This Connected Mayor Got $270.7 Million From Michigan Taxpayers

Did the state development slush fund give the money to Sterling Heights just because its mayor is on its executive committee?

By Anna Hoffman · June 30, 2026

The redevelopment of Sterling Heights' former Lakeside Mall is a textbook example of what Michigan officials call “economic development,” which primarily benefits those already in power.

The Sterling Heights Lakeside Mall is being transformed into Lakeside City Center, a 110-acre mixed-use development site backed by one of Michigan’s largest incentive packages in recent history.

Last week, the project received massive assistance through the Michigan Economic Development Corporation (MEDC), including approval of a $270.7 million Transformational Brownfield incentive package, allowing future tax revenues generated by the site to reimburse eligible development costs over the next three decades.

Sterling Heights Mayor Michael Taylor has been one of Lakeside's strongest public advocates and described that the project would bring “hundreds of new jobs, hundreds of permanent new jobs for our community and thousands of construction jobs” and a “walkable community that would serve as a model.”

But what’s rarely mentioned is that, in 2025, Gov. Gretchen Whitmer appointed Taylor to the MEDC Executive Committee, the leadership body of the state's primary economic development agency.

What message does it send to the rest of Michigan when the very people tasked with choosing winners and losers on a statewide level can benefit from the projects they approve?

Sterling Heights shopping mall with crowded parking lot, representing the city that received millions in state funding

The Lakeside project illustrates how MEDC has increasingly come to resemble an exclusive club for Lansing’s elite.

Lakeside isn't an isolated project—it's part of a broader MEDC strategy that relies on targeted subsidies for a small number of high-profile developments.

As we've seen before, Michigan has committed billions of dollars to incentive packages in pursuit of promised economic gains, raising recurring questions about an economic development strategy that picks winners and losers.

Just how Michigan is the project? The developer—Lionheart Capital—is based in Miami. When did Michigan Economic Development mean Michigan taxpayers help finance a Florida investment firm's portfolio growth?

Lakeside may ultimately become a successful redevelopment.

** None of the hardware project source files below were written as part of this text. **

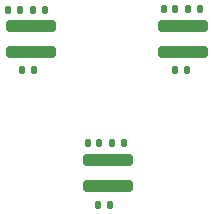
<source format=gbr>
%TF.GenerationSoftware,KiCad,Pcbnew,8.0.8-8.0.8-0~ubuntu22.04.1*%
%TF.CreationDate,2025-03-19T12:34:01-04:00*%
%TF.ProjectId,hpk_5mm,68706b5f-356d-46d2-9e6b-696361645f70,rev?*%
%TF.SameCoordinates,Original*%
%TF.FileFunction,Paste,Bot*%
%TF.FilePolarity,Positive*%
%FSLAX46Y46*%
G04 Gerber Fmt 4.6, Leading zero omitted, Abs format (unit mm)*
G04 Created by KiCad (PCBNEW 8.0.8-8.0.8-0~ubuntu22.04.1) date 2025-03-19 12:34:01*
%MOMM*%
%LPD*%
G01*
G04 APERTURE LIST*
G04 Aperture macros list*
%AMRoundRect*
0 Rectangle with rounded corners*
0 $1 Rounding radius*
0 $2 $3 $4 $5 $6 $7 $8 $9 X,Y pos of 4 corners*
0 Add a 4 corners polygon primitive as box body*
4,1,4,$2,$3,$4,$5,$6,$7,$8,$9,$2,$3,0*
0 Add four circle primitives for the rounded corners*
1,1,$1+$1,$2,$3*
1,1,$1+$1,$4,$5*
1,1,$1+$1,$6,$7*
1,1,$1+$1,$8,$9*
0 Add four rect primitives between the rounded corners*
20,1,$1+$1,$2,$3,$4,$5,0*
20,1,$1+$1,$4,$5,$6,$7,0*
20,1,$1+$1,$6,$7,$8,$9,0*
20,1,$1+$1,$8,$9,$2,$3,0*%
G04 Aperture macros list end*
%ADD10RoundRect,0.250000X1.875000X0.250000X-1.875000X0.250000X-1.875000X-0.250000X1.875000X-0.250000X0*%
%ADD11RoundRect,0.140000X0.140000X0.170000X-0.140000X0.170000X-0.140000X-0.170000X0.140000X-0.170000X0*%
%ADD12RoundRect,0.135000X-0.135000X-0.185000X0.135000X-0.185000X0.135000X0.185000X-0.135000X0.185000X0*%
%ADD13RoundRect,0.135000X0.135000X0.185000X-0.135000X0.185000X-0.135000X-0.185000X0.135000X-0.185000X0*%
G04 APERTURE END LIST*
D10*
%TO.C,D2*%
X153212500Y-68875000D03*
X153212500Y-71075000D03*
%TD*%
D11*
%TO.C,C1*%
X139360000Y-67500000D03*
X138400000Y-67500000D03*
%TD*%
D12*
%TO.C,R10*%
X145980000Y-84000000D03*
X147000000Y-84000000D03*
%TD*%
%TO.C,R5*%
X153590000Y-67400000D03*
X154610000Y-67400000D03*
%TD*%
%TO.C,R2*%
X139580000Y-72600000D03*
X140600000Y-72600000D03*
%TD*%
D10*
%TO.C,D3*%
X146812500Y-80175000D03*
X146812500Y-82375000D03*
%TD*%
%TO.C,D1*%
X140312500Y-68875000D03*
X140312500Y-71075000D03*
%TD*%
D12*
%TO.C,R9*%
X147180000Y-78700000D03*
X148200000Y-78700000D03*
%TD*%
D13*
%TO.C,R6*%
X153520000Y-72600000D03*
X152500000Y-72600000D03*
%TD*%
%TO.C,R1*%
X141510000Y-67500000D03*
X140490000Y-67500000D03*
%TD*%
D11*
%TO.C,C9*%
X146060000Y-78700000D03*
X145100000Y-78700000D03*
%TD*%
%TO.C,C5*%
X152500000Y-67400000D03*
X151540000Y-67400000D03*
%TD*%
M02*

</source>
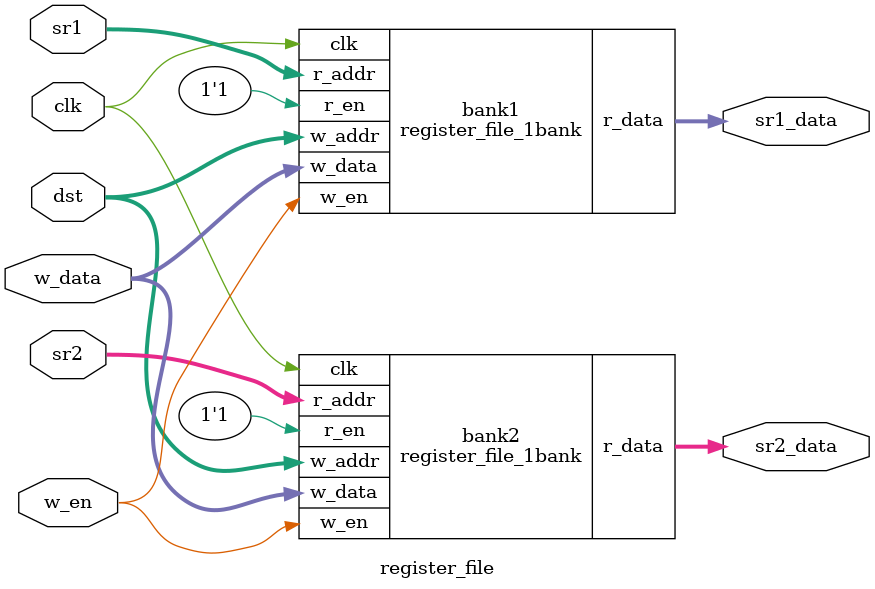
<source format=v>

module register_file_1bank(
    input [15:0] w_data,
    input [2:0] w_addr,
    input [2:0] r_addr,
    input w_en,
    input r_en,
    input clk,
    output reg [15:0] r_data
);
    reg [15:0] registers [0:7];

    always @ (posedge clk) begin
        if(w_en) begin
            registers[w_addr] <= w_data;
        end
        if(r_en) begin
            r_data <= registers[r_addr];
        end
    end

endmodule

module register_file(
    input [15:0] w_data,
    input [2:0] dst,
    input [2:0] sr1,
    input [2:0] sr2,
    input w_en,
    input clk,
    output [15:0] sr1_data,
    output [15:0] sr2_data
);
    register_file_1bank bank1(.w_data(w_data), .w_addr(dst), .w_en(w_en), .clk(clk), .r_addr(sr1), .r_data(sr1_data), .r_en(1'b1));
    register_file_1bank bank2(.w_data(w_data), .w_addr(dst), .w_en(w_en), .clk(clk), .r_addr(sr2), .r_data(sr2_data), .r_en(1'b1));
endmodule
</source>
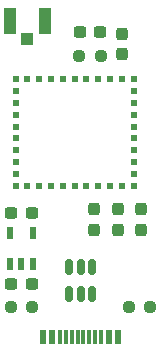
<source format=gbr>
%TF.GenerationSoftware,KiCad,Pcbnew,9.0.6-1.fc42*%
%TF.CreationDate,2025-12-19T16:16:41-05:00*%
%TF.ProjectId,HALOW-USB,48414c4f-572d-4555-9342-2e6b69636164,rev?*%
%TF.SameCoordinates,Original*%
%TF.FileFunction,Paste,Top*%
%TF.FilePolarity,Positive*%
%FSLAX46Y46*%
G04 Gerber Fmt 4.6, Leading zero omitted, Abs format (unit mm)*
G04 Created by KiCad (PCBNEW 9.0.6-1.fc42) date 2025-12-19 16:16:41*
%MOMM*%
%LPD*%
G01*
G04 APERTURE LIST*
G04 Aperture macros list*
%AMRoundRect*
0 Rectangle with rounded corners*
0 $1 Rounding radius*
0 $2 $3 $4 $5 $6 $7 $8 $9 X,Y pos of 4 corners*
0 Add a 4 corners polygon primitive as box body*
4,1,4,$2,$3,$4,$5,$6,$7,$8,$9,$2,$3,0*
0 Add four circle primitives for the rounded corners*
1,1,$1+$1,$2,$3*
1,1,$1+$1,$4,$5*
1,1,$1+$1,$6,$7*
1,1,$1+$1,$8,$9*
0 Add four rect primitives between the rounded corners*
20,1,$1+$1,$2,$3,$4,$5,0*
20,1,$1+$1,$4,$5,$6,$7,0*
20,1,$1+$1,$6,$7,$8,$9,0*
20,1,$1+$1,$8,$9,$2,$3,0*%
G04 Aperture macros list end*
%ADD10R,0.600000X1.100000*%
%ADD11R,0.600000X1.240000*%
%ADD12R,0.300000X1.240000*%
%ADD13RoundRect,0.237500X-0.237500X0.300000X-0.237500X-0.300000X0.237500X-0.300000X0.237500X0.300000X0*%
%ADD14RoundRect,0.150000X0.150000X-0.512500X0.150000X0.512500X-0.150000X0.512500X-0.150000X-0.512500X0*%
%ADD15RoundRect,0.237500X0.250000X0.237500X-0.250000X0.237500X-0.250000X-0.237500X0.250000X-0.237500X0*%
%ADD16RoundRect,0.237500X-0.250000X-0.237500X0.250000X-0.237500X0.250000X0.237500X-0.250000X0.237500X0*%
%ADD17R,1.000000X1.050000*%
%ADD18R,1.050000X2.200000*%
%ADD19RoundRect,0.237500X0.237500X-0.300000X0.237500X0.300000X-0.237500X0.300000X-0.237500X-0.300000X0*%
%ADD20RoundRect,0.237500X-0.300000X-0.237500X0.300000X-0.237500X0.300000X0.237500X-0.300000X0.237500X0*%
%ADD21R,0.600000X0.600000*%
G04 APERTURE END LIST*
D10*
%TO.C,U1*%
X117550000Y-97200000D03*
X119450000Y-97200000D03*
X119450000Y-99800000D03*
X118500000Y-99800000D03*
X117550000Y-99800000D03*
%TD*%
D11*
%TO.C,U2*%
X120300000Y-106032500D03*
X121100000Y-106032500D03*
D12*
X122250000Y-106032500D03*
X123250000Y-106032500D03*
X123750000Y-106032500D03*
X124750000Y-106032500D03*
D11*
X126700000Y-106032500D03*
X125900000Y-106032500D03*
D12*
X125250000Y-106032500D03*
X124250000Y-106032500D03*
X122750000Y-106032500D03*
X121750000Y-106032500D03*
%TD*%
D13*
%TO.C,C2*%
X126700000Y-95200000D03*
X126700000Y-96925000D03*
%TD*%
D14*
%TO.C,U3*%
X122550000Y-102400000D03*
X123500000Y-102400000D03*
X124450000Y-102400000D03*
X124450000Y-100125000D03*
X123500000Y-100125000D03*
X122550000Y-100125000D03*
%TD*%
D15*
%TO.C,R2*%
X119412500Y-103500000D03*
X117587500Y-103500000D03*
%TD*%
D16*
%TO.C,R3*%
X127587500Y-103500000D03*
X129412500Y-103500000D03*
%TD*%
D13*
%TO.C,C3*%
X128600000Y-95200000D03*
X128600000Y-96925000D03*
%TD*%
D17*
%TO.C,JP1*%
X119000000Y-80760000D03*
D18*
X117530000Y-79240000D03*
X120470000Y-79240000D03*
%TD*%
D19*
%TO.C,C1*%
X127000000Y-82062500D03*
X127000000Y-80337500D03*
%TD*%
D20*
%TO.C,C7*%
X123437500Y-80200000D03*
X125162500Y-80200000D03*
%TD*%
%TO.C,C6*%
X117637500Y-95500000D03*
X119362500Y-95500000D03*
%TD*%
D19*
%TO.C,C4*%
X124600000Y-96925000D03*
X124600000Y-95200000D03*
%TD*%
D21*
%TO.C,MM8108-MF1*%
X118000000Y-84200000D03*
X119000000Y-84200000D03*
X120000000Y-84200000D03*
X121000000Y-84200000D03*
X122000000Y-84200000D03*
X123000000Y-84200000D03*
X124000000Y-84200000D03*
X125000000Y-84200000D03*
X126000000Y-84200000D03*
X127000000Y-84200000D03*
X128000000Y-84200000D03*
X128000000Y-85200000D03*
X128000000Y-86200000D03*
X128000000Y-87200000D03*
X128000000Y-88200000D03*
X128000000Y-89200000D03*
X128000000Y-90200000D03*
X128000000Y-91200000D03*
X128000000Y-92200000D03*
X128000000Y-93200000D03*
X127000000Y-93200000D03*
X126000000Y-93200000D03*
X125000000Y-93200000D03*
X124000000Y-93200000D03*
X123000000Y-93200000D03*
X122000000Y-93200000D03*
X121000000Y-93200000D03*
X120000000Y-93200000D03*
X119000000Y-93200000D03*
X118000000Y-93200000D03*
X118000000Y-92200000D03*
X118000000Y-91200000D03*
X118000000Y-90200000D03*
X118000000Y-89200000D03*
X118000000Y-88200000D03*
X118000000Y-87200000D03*
X118000000Y-86200000D03*
X118000000Y-85200000D03*
%TD*%
D15*
%TO.C,R1*%
X125212500Y-82200000D03*
X123387500Y-82200000D03*
%TD*%
D20*
%TO.C,C5*%
X117637500Y-101500000D03*
X119362500Y-101500000D03*
%TD*%
M02*

</source>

Everyone should hope it does. But the project illustrates a bigger policy question—should a government agency, largely appointed and directed by the current governor—be deciding which developers receive hundreds of millions of dollars in public support?

Michigan's small businesses, farmers, and local entrepreneurs don't have teams of consultants negotiating nine-figure incentive packages. How are they supposed to compete without decades of tax incentives, specialized financing, or state-backed redevelopment tools?

Michigan taxpayers don’t have connections to Lansing politicians or lobbyists but are directly funding projects that benefit other communities. Regular Michiganders do not get a seat at the table, but they're still expected to pick up the tab.

Michigan should focus on creating a business environment where every business—not just those with the largest redevelopment proposals or politically connected mayors —has an opportunity to succeed.